All the help given so far is excellent info. I really don't have too much top add other than to emphasize the posts about military production. When I first started making the moves to higher levels, I found this was the only thing that really made the difference. There's a line that the computer says, "Don't use fifty when five will do." I always agree with that, but add that yes don't use fifty, use one hundred and fifty!!! I know that's a bit overboard, but the biggest problem people have with large armies is the cost... the whole thing though is what are you going to do with 10K of gold? You don't need to pass it down to your children or pay the funeral costs, so you might as well spend as much as you can on your military. Afterall the most efficient economy is one that spends as much as it makes.
 
you asked for tips aside from the obvious. i'm a weirdo, and mine aren't really about how to become a better player. they're to maybe possibly help in getting you over that jump, as a temporary measure.

we don't want you to be bored on warlord, so if this sounds boring, skip it. rule #1 is that it's a game, play it to have fun in whatever way is fun for you.

perhaps play at Noble level, but handpicking leaders that you have experience playing against at Warlord level and know their style there. my hope there is that it wouldn't be boring, since it's on the higher level, but it wouldn't be frustrating either. since you know those guys, you have a bit less pressure of "what is this jerkface going to do now" and can focus on "man they expand SO dang fast this level" (which they do, the increase in their expansion was fastest at that level jump iirc), how to stay up in the tech race, how tech trades are different (they value your techs less, which continues every level), etc.

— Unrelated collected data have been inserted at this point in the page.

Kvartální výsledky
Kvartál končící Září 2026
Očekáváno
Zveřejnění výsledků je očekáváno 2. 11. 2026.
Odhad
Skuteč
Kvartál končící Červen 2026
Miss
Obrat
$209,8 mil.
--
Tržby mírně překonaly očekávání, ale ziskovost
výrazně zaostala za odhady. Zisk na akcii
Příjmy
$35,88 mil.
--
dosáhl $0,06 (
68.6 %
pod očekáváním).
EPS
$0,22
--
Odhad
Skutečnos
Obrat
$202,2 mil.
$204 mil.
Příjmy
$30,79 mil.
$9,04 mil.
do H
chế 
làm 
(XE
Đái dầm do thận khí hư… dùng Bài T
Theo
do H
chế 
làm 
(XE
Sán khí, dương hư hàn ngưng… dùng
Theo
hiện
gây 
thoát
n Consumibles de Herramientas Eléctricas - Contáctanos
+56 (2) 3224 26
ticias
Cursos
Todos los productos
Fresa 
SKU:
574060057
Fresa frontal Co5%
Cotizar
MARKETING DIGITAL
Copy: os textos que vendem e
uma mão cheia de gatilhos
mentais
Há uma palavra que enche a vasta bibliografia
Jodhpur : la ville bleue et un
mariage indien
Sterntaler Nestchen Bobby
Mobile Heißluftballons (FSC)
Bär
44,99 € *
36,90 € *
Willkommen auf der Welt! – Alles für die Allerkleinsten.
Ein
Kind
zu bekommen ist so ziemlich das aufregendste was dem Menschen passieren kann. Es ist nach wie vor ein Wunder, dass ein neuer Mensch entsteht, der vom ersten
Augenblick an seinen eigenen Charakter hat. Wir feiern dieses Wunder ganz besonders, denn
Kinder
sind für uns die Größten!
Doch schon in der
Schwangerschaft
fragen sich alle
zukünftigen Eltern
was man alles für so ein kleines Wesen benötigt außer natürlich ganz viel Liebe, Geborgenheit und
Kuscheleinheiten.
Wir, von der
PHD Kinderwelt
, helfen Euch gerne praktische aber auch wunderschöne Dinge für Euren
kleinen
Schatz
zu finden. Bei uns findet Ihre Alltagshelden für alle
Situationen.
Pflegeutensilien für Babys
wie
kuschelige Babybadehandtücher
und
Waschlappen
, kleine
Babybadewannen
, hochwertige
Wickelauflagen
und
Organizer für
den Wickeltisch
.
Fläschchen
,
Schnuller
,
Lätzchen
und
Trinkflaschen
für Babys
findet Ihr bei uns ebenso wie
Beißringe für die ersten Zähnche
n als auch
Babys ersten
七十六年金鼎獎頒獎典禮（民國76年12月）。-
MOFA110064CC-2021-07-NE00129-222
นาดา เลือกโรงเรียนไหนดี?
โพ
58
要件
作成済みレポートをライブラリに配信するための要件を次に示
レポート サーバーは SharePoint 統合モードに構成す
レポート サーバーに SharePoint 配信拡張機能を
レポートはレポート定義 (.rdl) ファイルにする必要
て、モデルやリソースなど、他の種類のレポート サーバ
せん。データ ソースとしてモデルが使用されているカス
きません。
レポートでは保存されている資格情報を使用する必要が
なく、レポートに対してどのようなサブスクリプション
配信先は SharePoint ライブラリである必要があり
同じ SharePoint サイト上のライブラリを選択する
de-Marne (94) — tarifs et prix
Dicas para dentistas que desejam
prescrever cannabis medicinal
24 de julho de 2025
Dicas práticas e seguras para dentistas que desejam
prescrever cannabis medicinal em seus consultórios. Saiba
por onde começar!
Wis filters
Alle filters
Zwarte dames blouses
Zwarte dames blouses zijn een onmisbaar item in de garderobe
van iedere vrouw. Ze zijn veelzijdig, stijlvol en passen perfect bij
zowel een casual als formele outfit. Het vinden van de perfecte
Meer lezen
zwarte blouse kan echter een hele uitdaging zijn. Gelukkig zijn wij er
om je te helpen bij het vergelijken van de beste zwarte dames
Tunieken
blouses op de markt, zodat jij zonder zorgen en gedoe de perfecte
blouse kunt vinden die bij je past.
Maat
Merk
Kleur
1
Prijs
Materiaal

i don't know your style, that might feel too predictable and boring to you. if you have a wonder addiction at warlord level, you can try playing again at warlord but handicapping yourself by not letting yourself build any at all. the great library of course doesn't count when i do that, it's a throne room addition *giggle*. but that's more what i advise folks that are moving up and say "OMG i miss out on wonder races!!!eleven!!!" which doesn't seem to be the case with you.

good luck, i do hope you find a way to have fun :)
 
All the 1-4 advice is of course ace but learn a few of the additional trick strats, of which there are tons of examples;

Get oracle and slingshot to build early forges, or to code of laws for increase expansion with early courthouses.

Ignor stone henge but be sure to get great wall, and only have this in the city so you guarentee getting that early great general, not a prophet, then infiltrate the tech lead and steal 5-6 techs right up to macemen. You can still build other wonders in your capital if you want but don't finish them until the great general, you can build other stuff to plan to finish the wonder when the GG pops. Starting to plan your production timing more carefully isn't really necesary for warlord but may as well get into good habbits early.

there are post with better expalined tricks to play but you get the picture, these are the things that can make a difference.
 
WOW, great advice from everyone, thnx :goodjob:

Tried noble again yesterday and defeated 3 opponents by 560AD :D
Things went well until Catherine threw about 12 transports full of marines at me (we were at friendly, yeah i know! :crazyeye: )

Still think i will be able to carry on with noble despite the Brutus-esque loyalty that comes with it!